Key Takeaways
- GF Securities’ Jeff Pu downgraded Dell Technologies from Buy to Hold following a nearly 200% stock rally
- Pu kept his $445 price target intact but expressed concerns over valuation at more than 20x FY28 consensus earnings
- Dell director Lynn Radakovich offloaded $5.06 million in shares on June 22, exercising options at $31.14 and selling at $421.00
- Analyst warned that Super Micro may capture market share from Dell in SpaceX deployments beginning in 2027
- Shares traded around $434 Thursday, declining approximately 5% following the rating cut
Dell Technologies (DELL) shares tumbled more than 5% Thursday, trading near $434 after analyst Jeff Pu of GF Securities downgraded the stock from Buy to Hold.
The rating cut comes on the heels of a massive rally that has seen Dell’s shares soar nearly 200% since the technology giant unveiled its fiscal fourth-quarter earnings in February.
While Pu maintained his $445 price target, he indicated the current risk-reward profile has become less appealing.
“While recent GB300/HGX orders provide near-term tailwinds, we see limited upside amid already elevated expectations,” Pu stated in his note. He pointed out that market participants already anticipate an AI revenue revision exceeding $70 billion, along with corresponding increases to overall revenue and earnings per share.

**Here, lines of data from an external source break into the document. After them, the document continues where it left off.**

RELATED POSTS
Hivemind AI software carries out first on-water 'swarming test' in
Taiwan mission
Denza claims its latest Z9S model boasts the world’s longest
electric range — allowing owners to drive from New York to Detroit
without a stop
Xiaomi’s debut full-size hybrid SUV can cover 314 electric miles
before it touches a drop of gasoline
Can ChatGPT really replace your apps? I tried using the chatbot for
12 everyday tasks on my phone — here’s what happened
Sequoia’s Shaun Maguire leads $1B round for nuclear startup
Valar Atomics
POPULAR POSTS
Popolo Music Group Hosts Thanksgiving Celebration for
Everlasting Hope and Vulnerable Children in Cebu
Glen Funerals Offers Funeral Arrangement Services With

With the stock trading at over 20x consensus fiscal 2028 earnings—or roughly 25x for AI operations and 15x for core business using sum-of-the-parts analysis—the analyst concluded the valuation doesn’t justify maintaining a bullish stance.
Competitive Threats Cast Shadow Over Future Growth
Pu also highlighted a significant long-term risk that contributed to Thursday’s selloff. He anticipates Super Micro (SMCI) will capture meaningful market share in SpaceX’s upcoming gigawatt-scale deployment cycle scheduled to begin in 2027.

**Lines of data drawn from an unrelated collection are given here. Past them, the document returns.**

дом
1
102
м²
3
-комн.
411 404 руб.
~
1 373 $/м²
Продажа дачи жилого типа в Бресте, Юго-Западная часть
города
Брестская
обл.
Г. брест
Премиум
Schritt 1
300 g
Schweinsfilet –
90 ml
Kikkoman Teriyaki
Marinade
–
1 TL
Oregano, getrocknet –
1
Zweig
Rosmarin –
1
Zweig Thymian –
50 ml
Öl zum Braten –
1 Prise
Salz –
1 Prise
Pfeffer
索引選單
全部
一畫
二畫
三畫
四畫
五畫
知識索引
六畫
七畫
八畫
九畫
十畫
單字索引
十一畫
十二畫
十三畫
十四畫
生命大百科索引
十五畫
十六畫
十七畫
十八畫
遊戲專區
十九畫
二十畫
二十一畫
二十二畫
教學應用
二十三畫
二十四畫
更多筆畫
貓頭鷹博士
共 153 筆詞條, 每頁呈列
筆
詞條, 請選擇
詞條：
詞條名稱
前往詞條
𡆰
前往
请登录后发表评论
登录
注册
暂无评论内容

Dell currently enjoys a dominant supplier relationship with SpaceX and serves as the exclusive supplier to CoreWeave (CRWV). However, Pu indicated both clients are exploring an ODM-direct purchasing model, which could gradually erode Dell’s competitive advantage.
This potential shift represents a risk factor that investors hadn’t fully incorporated into their valuations, amplifying the day’s decline.
Adding to the day’s news, a regulatory filing disclosed that Dell director Lynn Radakovich sold $5.06 million in company stock on June 22. The transaction involved exercising options priced at $31.14 per share before immediately selling 12,022 shares at $421.00 each.
The sale was executed through a pre-established Rule 10b5-1 trading plan that Radakovich adopted in March 2026. After the transaction, she continues to hold 25,267 shares directly and maintains options on an additional 51,979 shares.
Impressive Rally Creates High Expectations
Dell has delivered exceptional performance this year. Shares have surged over 247% year-to-date, pushing the company’s market capitalization to approximately $277 billion.
Recent corporate milestones include the introduction of its PowerEdge XE8812 server featuring Nvidia’s Vera Rubin NVL4 architecture, capable of supporting up to 144 GPUs per rack. The company also won a substantial $1.4 billion U.S. Air Force contract for Microsoft enterprise software licenses.
Additionally, Dell closed a $3 billion senior notes offering distributed across three tranches with maturity dates in 2031, 2034, and 2037.
Despite these achievements, some market observers have raised concerns about Dell’s substantial debt burden and negative equity position as potential vulnerabilities should credit markets tighten.
Dell’s stock declined approximately 5.36% Thursday afternoon, hovering around $434 per share.